Por Julio Pérez
En Venezuela, el régimen autoritario, inspirado en el centralismo cubano, ha convertido la devaluación del bolívar en un instrumento deliberado de dominación económica. Lejos de ser un error fortuito o una simple incapacidad en el manejo de la economía, se trata de una estrategia premeditada para desmantelar la estructura productiva del país y consolidar el poder político. En lugar de asumir su responsabilidad, las autoridades recurren a la narrativa del «bloqueo imperialista» como cortina de humo para ocultar su objetivo y la opacidad en el manejo de los recursos nacionales. En palabras de Carlos Rangel, autor de Del buen salvaje al buen revolucionario, esta obsesión por culpar a enemigos externos es una constante histórica en América Latina: una evasión de la autocrítica que idealiza al «buen revolucionario» y exonera a los líderes de rendir cuentas por sus fracasos. La gestión de los ingresos petroleros ilustra esta opacidad: no existen registros públicos que revelen cuánto aportan las empresas extranjeras ni cómo se destinan esos fondos, sumiendo a la población en una indefensión informativa que perpetúa su subordinación.
Históricamente, los regímenes socialistas concentran el poder económico para sofocar la autonomía individual y generar una dependencia estructural del Estado. En Venezuela, esta lógica se materializó en un control cambiario que dio paso al dólar paralelo, un mercado negro que el gobierno demoniza, acusando a los empresarios de especulación, mientras reparte divisas de forma arbitraria entre sus aliados. Este no es un fenómeno accidental, sino un diseño deliberado para doblegar al sector privado y mantener a la ciudadanía en un estado de precariedad controlada. Sin embargo, esta estrategia comenzó a encontrar resistencia en la voluntad popular: el 28 de julio de 2024, la victoria electoral de Edmundo González Urrutia marcó un quiebre, reflejando un rechazo rotundo a este modelo y una demanda colectiva por transparencia, desarrollo y libertad.
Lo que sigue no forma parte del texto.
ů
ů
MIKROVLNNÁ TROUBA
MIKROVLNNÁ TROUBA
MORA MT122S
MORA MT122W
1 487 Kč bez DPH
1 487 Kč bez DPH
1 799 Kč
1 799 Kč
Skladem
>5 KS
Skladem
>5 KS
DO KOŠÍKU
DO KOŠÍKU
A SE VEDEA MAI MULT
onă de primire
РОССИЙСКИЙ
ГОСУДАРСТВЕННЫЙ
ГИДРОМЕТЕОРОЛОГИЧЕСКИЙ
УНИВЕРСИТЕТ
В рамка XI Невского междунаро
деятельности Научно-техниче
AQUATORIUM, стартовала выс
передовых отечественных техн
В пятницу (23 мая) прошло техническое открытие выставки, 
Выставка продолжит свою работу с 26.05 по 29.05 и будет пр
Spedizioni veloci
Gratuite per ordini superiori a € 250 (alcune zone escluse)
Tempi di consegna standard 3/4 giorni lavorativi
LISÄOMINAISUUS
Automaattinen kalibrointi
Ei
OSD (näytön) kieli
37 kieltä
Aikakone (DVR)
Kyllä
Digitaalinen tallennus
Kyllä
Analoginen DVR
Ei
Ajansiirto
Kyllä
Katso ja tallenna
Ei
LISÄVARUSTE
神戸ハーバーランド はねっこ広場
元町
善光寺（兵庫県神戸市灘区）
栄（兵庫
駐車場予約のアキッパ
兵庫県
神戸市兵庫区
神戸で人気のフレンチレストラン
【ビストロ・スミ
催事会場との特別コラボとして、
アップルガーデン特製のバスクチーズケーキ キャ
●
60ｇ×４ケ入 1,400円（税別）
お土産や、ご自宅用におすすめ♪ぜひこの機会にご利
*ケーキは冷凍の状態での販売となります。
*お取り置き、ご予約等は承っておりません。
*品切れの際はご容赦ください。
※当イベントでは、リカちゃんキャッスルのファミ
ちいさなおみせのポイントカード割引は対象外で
A pesar de este mandato ciudadano, el régimen redobla su apuesta por el control. Nicolás Maduro ha amenazado a quienes operan con el dólar paralelo y ha promovido un «dólar de mercado» estatal junto al «Plan Nacional de Verificación de la Tasa Cambiaria» del Banco Central de Venezuela, desplegando fiscales de la Sundde para imponer una tasa oficial y recolectar denuncias contra el uso del dólar informal. Estas medidas, disfrazadas de protección socioeconómica, no corrigen las distorsiones que el propio sistema genera como la escasez de divisas o la inflación galopante, sino que castigan a quienes buscan sobrevivir en un entorno asfixiado por la intervención estatal. Friedrich Hayek lo explicó con claridad: la economía es un proceso espontáneo y amoral que, al ser obstruido por controles artificiales, encuentra su cauce en mercados negros y espirales inflacionarias. Así, los comerciantes, perseguidos por operar en un sistema distorsionado, y los ciudadanos, obligados a indexar precios al dólar paralelo para subsistir frente a una moneda sin valor, son víctimas de esta lógica. Lejos de atacar las raíces del problema, el régimen opta por sancionar sus consecuencias, avivando el espectro de políticas fallidas que históricamente han desencadenado escasez y colapso.
Esta exclusión estructural se hace evidente en la brecha entre una élite que se enriquece con los ingresos petroleros y una población forzada a llevar medicinas a hospitales desabastecidos o comida a cárceles abandonadas por el Estado. La devaluación, en este contexto, trasciende lo económico para convertirse en una herramienta de coerción que elimina la libertad individual y refuerza la hegemonía del régimen. Frente a esta realidad, el mandato expresado en las urnas abre una ventana hacia un modelo económico liberal: uno que restaure la estabilidad monetaria mediante la disciplina fiscal, fomente la inversión privada eliminando trabas burocráticas, proteja la propiedad privada como pilar del progreso y libere las fuerzas del mercado para impulsar el crecimiento. Este cambio exige instituciones robustas, ancladas en la división de poderes y el estado de derecho, que aseguren transparencia y rendición de cuentas en lugar del actual sistema empobrecedor.
Superar esta crisis requiere honrar esa demanda ciudadana y rechazar a quienes defienden el control socialista bajo excusas revolucionarias. La fiscalización de la Sundde no es una solución, sino una extensión del problema: un ataque a la iniciativa privada que ahoga la economía real y perpetúa la dependencia. La retórica de culpar al exterior, como bien desmontó Rangel, solo apuntala un régimen que se niega a enfrentar las consecuencias de su propio diseño. Solo un sistema que devuelva las libertades económicas e individuales, sustentado en el mercado libre, la competencia y la responsabilidad individual, podrá romper este ciclo de dictadura y devaluación, ofreciendo a Venezuela un horizonte de estabilidad y prosperidad.